Biodiesel refinery hopes to finally begin soon

Starting up a new business is tough, but starting up in a new industry can be even tougher. That helps explain why the city's cutting-edge biodiesel refinery, one of a handful of its kind in the country, hasn't begun production a year after its grand opening.

Batchelder Refineries is still awaiting certification from the American Society for Testing and Materials (ASTM) so it can sell fuel made from "brown grease," the gunkiest leftovers from restaurants.

"That has taken substantially longer than we all anticipated because ASTM testing has changed," said Christopher Langille, a research associate at Keene State University, who's part of the group developing the refinery and a related biodiesel project in Keene.

The testing society now requires an antioxidant in the fuel, which it says is needed to help keep biodiesel from harming engines. Changing standards are a common problem with new industries, and commercial-scale biodiesel from brown grease is relatively uncommon.

Langille said the refinery hopes to get certification as early as this week, after which it quickly could ramp up production to commercial levels.

"We're producing small volumes for our boilers now," he said.

The refinery is located in part of a former mill building on the north side of the Nashua River, near Nashua Christian Academy.

In a related move, construction should begin in early January in Keene of a biodiesel laboratory and research facility that will be half leased by the city of Keene, which has long been a pioneer in the use of biodiesel in its vehicles, and half by Keene State University.

Batchelder Biodiesel is planning to develop space alongside it for a "community-scale production facility," Langille said.
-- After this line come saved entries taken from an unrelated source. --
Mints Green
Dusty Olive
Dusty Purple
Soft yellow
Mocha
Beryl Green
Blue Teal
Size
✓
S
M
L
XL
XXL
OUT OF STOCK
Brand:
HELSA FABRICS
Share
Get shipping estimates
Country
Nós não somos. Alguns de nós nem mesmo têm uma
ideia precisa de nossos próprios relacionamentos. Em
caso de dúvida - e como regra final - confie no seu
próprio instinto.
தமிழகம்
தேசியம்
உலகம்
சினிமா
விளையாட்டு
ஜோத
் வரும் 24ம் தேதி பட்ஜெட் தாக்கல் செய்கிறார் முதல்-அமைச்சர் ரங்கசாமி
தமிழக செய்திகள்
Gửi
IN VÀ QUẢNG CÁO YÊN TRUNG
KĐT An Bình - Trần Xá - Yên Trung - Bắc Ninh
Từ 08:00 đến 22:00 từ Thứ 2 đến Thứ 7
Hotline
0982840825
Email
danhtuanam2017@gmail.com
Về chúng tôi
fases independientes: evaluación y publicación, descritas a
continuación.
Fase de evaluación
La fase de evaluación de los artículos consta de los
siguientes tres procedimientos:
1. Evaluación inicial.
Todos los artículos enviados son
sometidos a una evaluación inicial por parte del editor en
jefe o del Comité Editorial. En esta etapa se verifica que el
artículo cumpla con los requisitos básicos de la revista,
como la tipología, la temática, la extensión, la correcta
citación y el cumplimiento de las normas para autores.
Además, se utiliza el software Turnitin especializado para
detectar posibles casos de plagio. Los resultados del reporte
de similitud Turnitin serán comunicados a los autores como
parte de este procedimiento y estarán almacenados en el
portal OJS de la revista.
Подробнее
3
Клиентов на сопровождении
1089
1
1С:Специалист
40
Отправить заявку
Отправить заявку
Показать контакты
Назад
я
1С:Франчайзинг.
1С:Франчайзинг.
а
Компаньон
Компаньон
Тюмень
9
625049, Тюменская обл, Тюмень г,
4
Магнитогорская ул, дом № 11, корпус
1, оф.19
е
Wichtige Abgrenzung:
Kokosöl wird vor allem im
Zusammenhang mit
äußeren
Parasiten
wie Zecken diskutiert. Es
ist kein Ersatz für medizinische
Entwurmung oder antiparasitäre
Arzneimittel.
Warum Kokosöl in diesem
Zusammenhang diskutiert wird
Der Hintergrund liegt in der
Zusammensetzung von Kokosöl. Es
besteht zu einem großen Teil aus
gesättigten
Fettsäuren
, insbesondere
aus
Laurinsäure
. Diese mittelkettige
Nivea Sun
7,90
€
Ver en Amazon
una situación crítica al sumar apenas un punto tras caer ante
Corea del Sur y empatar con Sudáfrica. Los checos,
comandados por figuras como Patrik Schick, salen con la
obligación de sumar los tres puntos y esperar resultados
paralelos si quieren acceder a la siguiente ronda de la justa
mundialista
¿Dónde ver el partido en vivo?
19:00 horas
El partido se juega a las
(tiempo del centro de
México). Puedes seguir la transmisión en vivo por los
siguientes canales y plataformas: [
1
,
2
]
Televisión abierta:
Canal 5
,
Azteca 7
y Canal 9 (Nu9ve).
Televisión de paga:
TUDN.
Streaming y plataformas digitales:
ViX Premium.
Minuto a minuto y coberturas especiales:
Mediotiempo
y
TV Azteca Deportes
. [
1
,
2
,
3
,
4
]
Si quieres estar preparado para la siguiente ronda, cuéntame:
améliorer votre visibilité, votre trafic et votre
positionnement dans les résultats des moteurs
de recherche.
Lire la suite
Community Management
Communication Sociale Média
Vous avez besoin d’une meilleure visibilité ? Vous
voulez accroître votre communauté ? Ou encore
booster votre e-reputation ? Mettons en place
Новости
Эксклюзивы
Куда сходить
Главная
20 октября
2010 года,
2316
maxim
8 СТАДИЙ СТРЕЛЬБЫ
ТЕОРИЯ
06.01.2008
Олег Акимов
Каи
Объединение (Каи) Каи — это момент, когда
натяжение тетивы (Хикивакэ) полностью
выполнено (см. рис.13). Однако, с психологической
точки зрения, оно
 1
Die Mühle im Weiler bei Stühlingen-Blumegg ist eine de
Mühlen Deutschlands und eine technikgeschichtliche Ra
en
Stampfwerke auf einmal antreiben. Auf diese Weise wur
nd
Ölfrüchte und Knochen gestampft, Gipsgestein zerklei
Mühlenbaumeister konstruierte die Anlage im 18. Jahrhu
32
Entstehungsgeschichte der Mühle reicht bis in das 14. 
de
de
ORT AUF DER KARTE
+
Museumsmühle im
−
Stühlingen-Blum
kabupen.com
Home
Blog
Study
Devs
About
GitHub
Financing remains a complication.

Despite the struggles, Batch-elder Biodiesel is doing better than many companies in the biodisel industry, which has been hammered by the credit crunch and the fall in oil prices and which has made fossil-fuel-based heating oil and diesel less expensive than biodiesel versions.

A report said 2009 U.S. biodiesel production dropped 31 percent this year, and several biodiesel firms have gone into bankruptcy.

Most of that, however, is corn-based biofuel. Batchelder's use of "brown grease" that would otherwise be taken to a landfill makes the technology more difficult but the cost structure a little easier.

"We have a little bit of an advantage, since the incoming product is all waste stream," Langille said. "Not having to pay for raw materials is a help."

The refinery plans to get used grease from restaurants, collected by Stewart Septic, of Bradford, Mass. The firm filters out solids and similar material, then delivers it to the refinery, where it's stored in 2,000-gallon tanks.

The is heated to 135 degrees and mixed with methoxide, which acts as a catalyst to help the various chemicals separate.

That mix is sent up a separator column, a basic piece of equipment for refineries. As it moves up the column, different compounds separate out at different temperatures and pressures, including water, which is reused, and glycerol, which the refinery will burn to help fuel the heater.

Rymes Propane & Oils, which has sold biodiesel in New Hampshire since 2004, will sell the product at the retail level.